Pub Date: Oct. 4th, 2016
ISBN: 978-1-63375-493-5
Publisher: Entangled Teen

Slayton (Liz and Nellie, 2016, etc.) offers a 19th-century update of “Sleeping Beauty” in this YA novel.

In a town in Vermont, 16-year-old Briar Rose Jenny works at the spinning mill to take care of her three younger siblings following the deaths of her parents. It’s been difficult: Briar can’t quite make ends meet, and when she tries to pick up sewing work from her neighbors, she faces anti-Irish hostility. To make matters worse, her fiance abruptly calls off their engagement and now flaunts his new relationship before Briar’s eyes.
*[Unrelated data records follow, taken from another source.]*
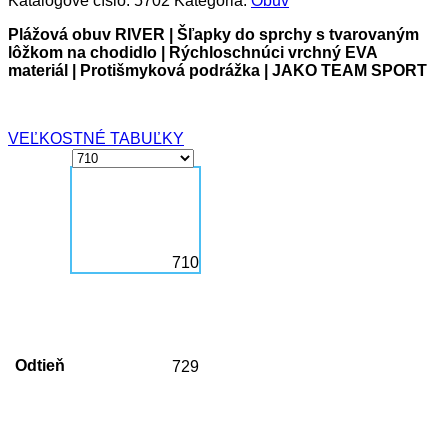
Katalógové číslo:
5702
Kategória:
Obuv
Plážová obuv RIVER | Šľapky do sprchy s tvarovaným
lôžkom na chodidlo | Rýchloschnúci vrchný EVA
materiál | Protišmyková podrážka | JAKO TEAM SPORT
VEĽKOSTNÉ TABUĽKY
710
Odtieň
729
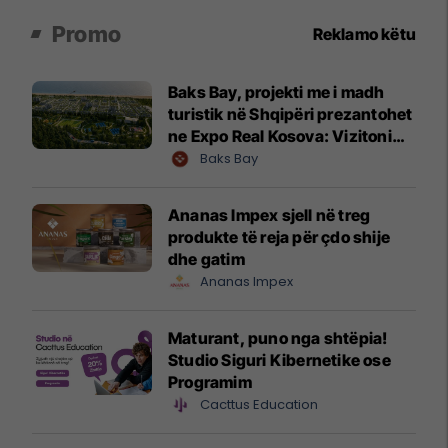
Promo
Reklamo këtu
Baks Bay, projekti me i madh
turistik në Shqipëri prezantohet
ne Expo Real Kosova: Vizitoni
shtandin dhe zbuloni
Baks Bay
mundësitë e investimit
Ananas Impex sjell në treg
produkte të reja për çdo shije
dhe gatim
Ananas Impex
Maturant, puno nga shtëpia!
Studio Siguri Kibernetike ose
Programim
Cacttus Education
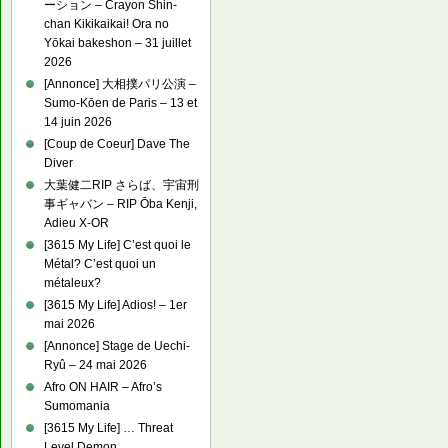
ーション – Crayon Shin-
chan Kikikaikai! Ora no
Yōkai bakeshon – 31 juillet
2026
[Annonce] 大相撲パリ公演 –
Sumo-Kōen de Paris – 13 et
14 juin 2026
[Coup de Coeur] Dave The
Diver
大葉健二RIP さらば、宇宙刑
事ギャバン – RIP Ōba Kenji,
Adieu X-OR
[3615 My Life] C’est quoi le
Métal? C’est quoi un
métaleux?
[3615 My Life] Adios! – 1er
mai 2026
[Annonce] Stage de Uechi-
Ryû – 24 mai 2026
Afro ON HAIR – Afro’s
Sumomania
[3615 My Life] … Threat
Level Demon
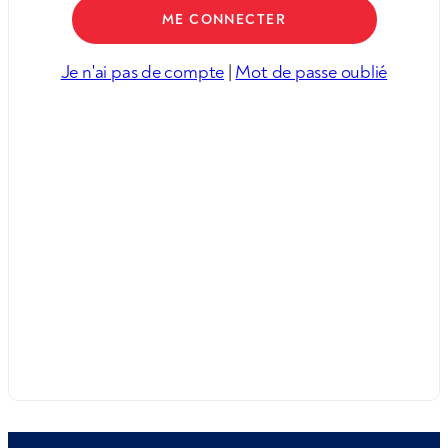
Je n'ai pas de compte
|
Mot de passe oublié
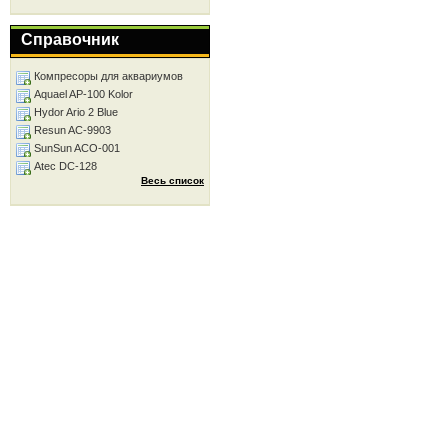
Справочник
Компресоры для аквариумов
Aquael AP-100 Kolor
Hydor Ario 2 Blue
Resun AC-9903
SunSun ACO-001
Atec DC-128
Весь список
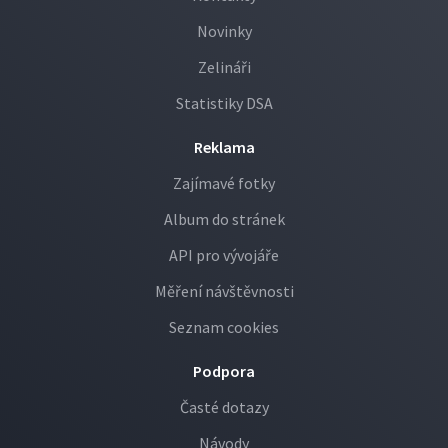
Novinky
Zelináři
Statistiky DSA
Reklama
Zajímavé fotky
Album do stránek
API pro vývojáře
Měření návštěvnosti
Seznam cookies
Podpora
Časté dotazy
Návody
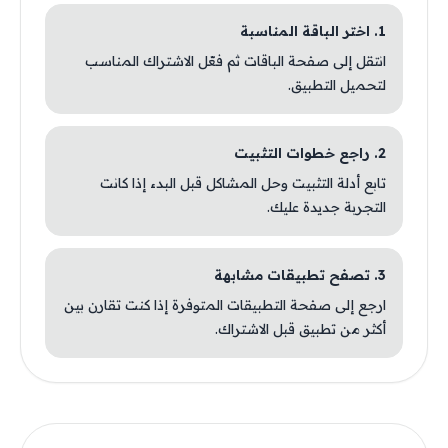
1. اختر الباقة المناسبة
انتقل إلى صفحة الباقات ثم فعّل الاشتراك المناسب
لتحميل التطبيق.
2. راجع خطوات التثبيت
تابع أدلة التثبيت وحل المشاكل قبل البدء إذا كانت
التجربة جديدة عليك.
3. تصفح تطبيقات مشابهة
ارجع إلى صفحة التطبيقات المتوفرة إذا كنت تقارن بين
أكثر من تطبيق قبل الاشتراك.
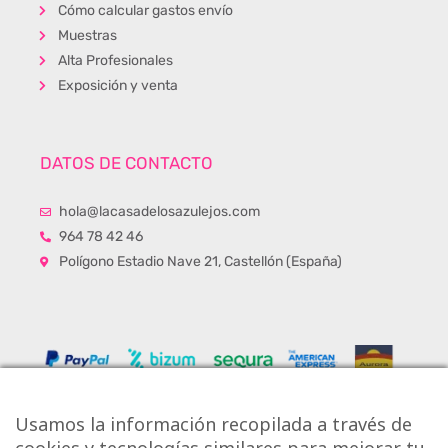
Cómo calcular gastos envío
Muestras
Alta Profesionales
Exposición y venta
DATOS DE CONTACTO
hola@lacasadelosazulejos.com
964 78 42 46
Polígono Estadio Nave 21, Castellón (España)
Usamos la información recopilada a través de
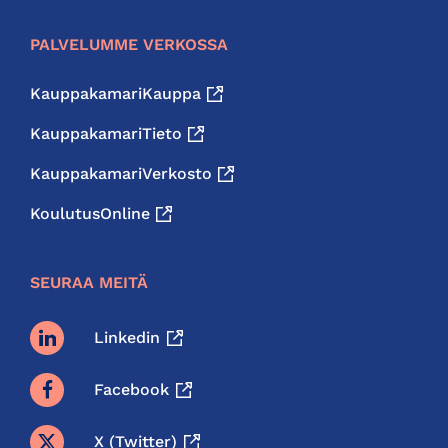
PALVELUMME VERKOSSA
KauppakamariKauppa
KauppakamariTieto
KauppakamariVerkosto
KoulutusOnline
SEURAA MEITÄ
Linkedin
Facebook
X (twitter)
What’s more, the children’s babysitter keeps going on about fairies and “Sleeping Beauty,” and Briar’s only friend, the goofy-but-chivalrous Henry Prince, is sailing away for Europe. Briar is tempted, then, when a peddler offers a solution to all her problems: “It was unlike any spindle Briar had ever seen before. The whorl was carved with roses and the wooden shaft, stained a light brown, came to an unusually sharp point on the end.” The peddler claims the spindle will bring prosperity to anyone who uses it, allowing her to spin faster than all the other girls at the mill. Briar leaps at the opportunity to make more money and keep custody of her siblings, but the secrets of the spindle—and their connections to an old story in which Briar does not believe—may prove not just dangerous, but deadly. Slayton, a natural storyteller, writes in smooth, practical prose that nevertheless manages to retain the romance and mystery one expects from a fairy tale. The placement of the yarn in the context of an immigrant family in an industrial mill town makes for an intriguing contrast with the original version. That said, there’s little reinvention of the wheel. The book rests comfortably within its genre, and things end up about where the reader expects them. Slayton aims to tell a simple, compelling story about responsibility, expectation, disappointment, and love, and she succeeds in doing so.

A well-constructed take on a famous fairy tale and heroine.